Beyond frustrations from internal struggles, some Cabinet secretaries came from the business world or from outside state government, which presents its own challenges.
Those with nongovernmental experience can find themselves hitting a wall when they make the transition to government, said Chapman Rackaway, a Fort Hays State University political science professor. Civil service protections for many employees can slow fast, large-scale changes and each administration inherits the culture of the past.
"(Brownback) brought in people from private business. And there's probably few better ways to frustrate someone who is used to working in leadership in an agile, market-responsive organization than to put them into a ponderous, slow-moving procedural political administration," Rackaway said.
Moser headed up the Kansas Department of Health and Environment under Brownback until he stepped down in November 2014. He now is the director of the Kansas Heart and Stroke Collaborative at the University of Kansas Hospital.
At a recent health conference in Manhattan, he appeared full of energy as he addressed the attendees.
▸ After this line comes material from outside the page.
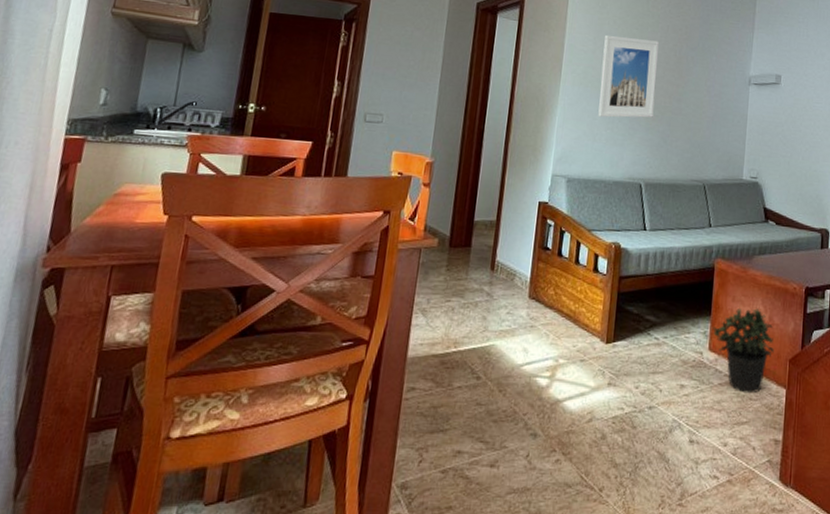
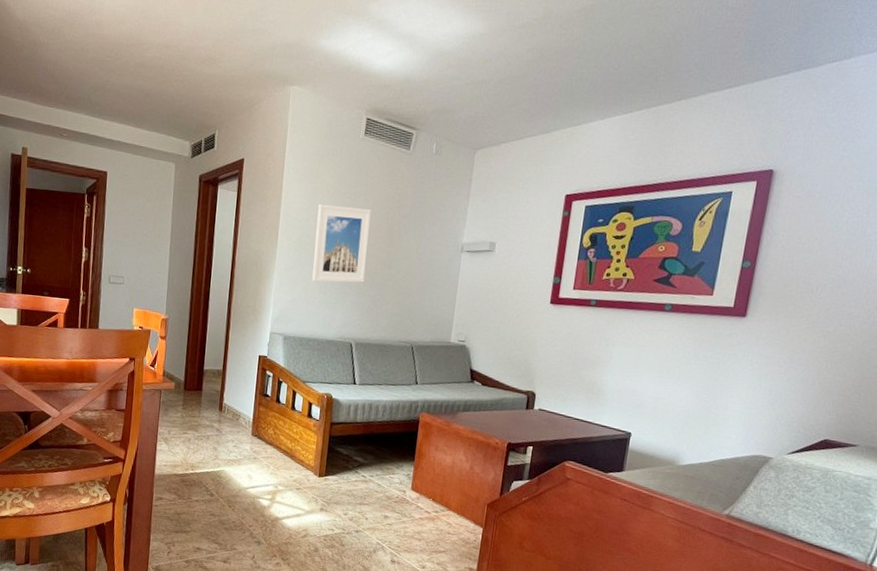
potted plant: present [712,308,774,394] -> none [415,457,473,529]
He remarked that it was nice to be at a conference and not to have to constantly step out to take phone calls.
In an interview, he indicated his role at KDHE at times constricted his ability to focus on policy, something he said was a "little frustrating" at times.
"You're not directly developing policy in a broad sense, you're implementing what's being developed across the street (at the Statehouse)," Moser said. "And so sometimes that's OK, as long as you can continue to work within your agency's mission and vision, but sometimes it just gets so busy you really have so little time to work on those other things."
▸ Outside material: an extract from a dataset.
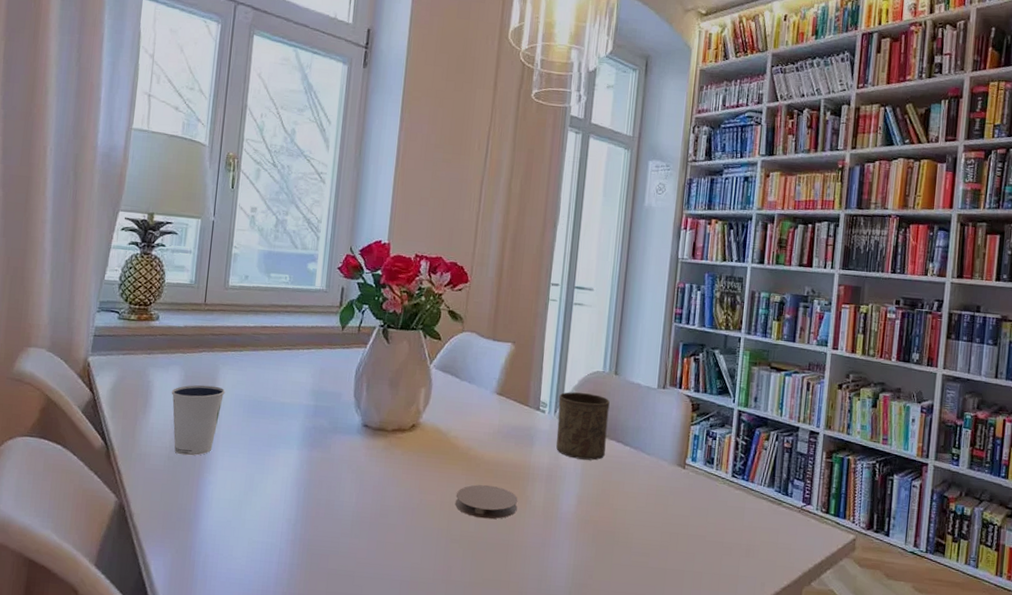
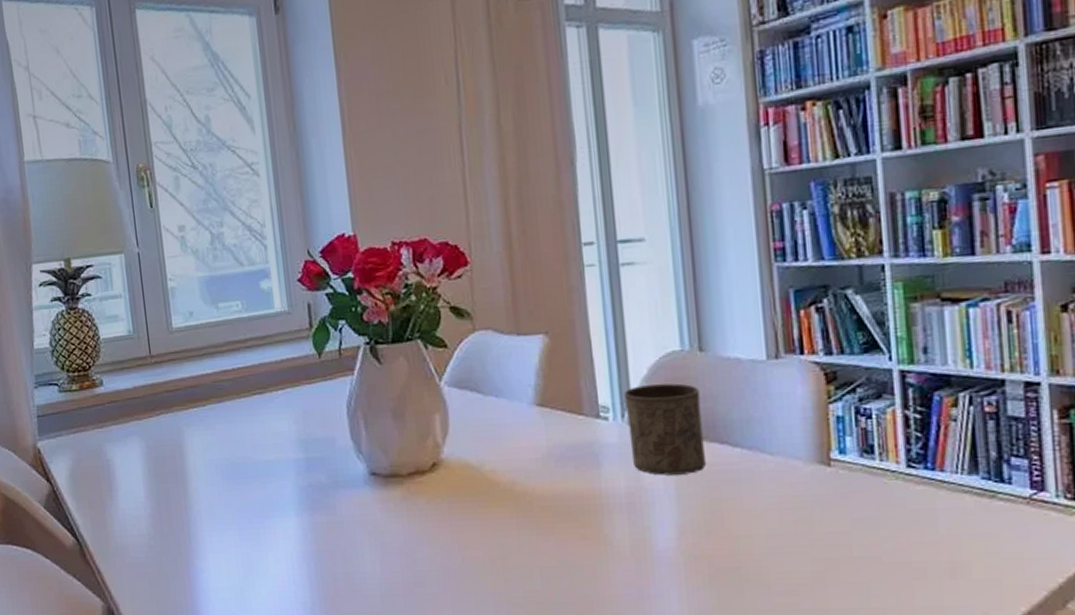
dixie cup: present [171,385,225,456] -> none [135,453,197,542]
coaster: present [455,484,518,519] -> none [507,527,595,572]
Moser, however, said he didn't see any universal themes running through Brownback's Cabinet departures.
For example, he mentioned former Commerce Secretary Pat George had left the agency to lead Valley Hope Association, a nonprofit substance abuse and treatment provider. George himself overcame addiction more than 20 years ago, and the job made sense for him.
"I'm not surprised at all — pretty intense — that after two to four years you wouldn't have turnover," Moser said.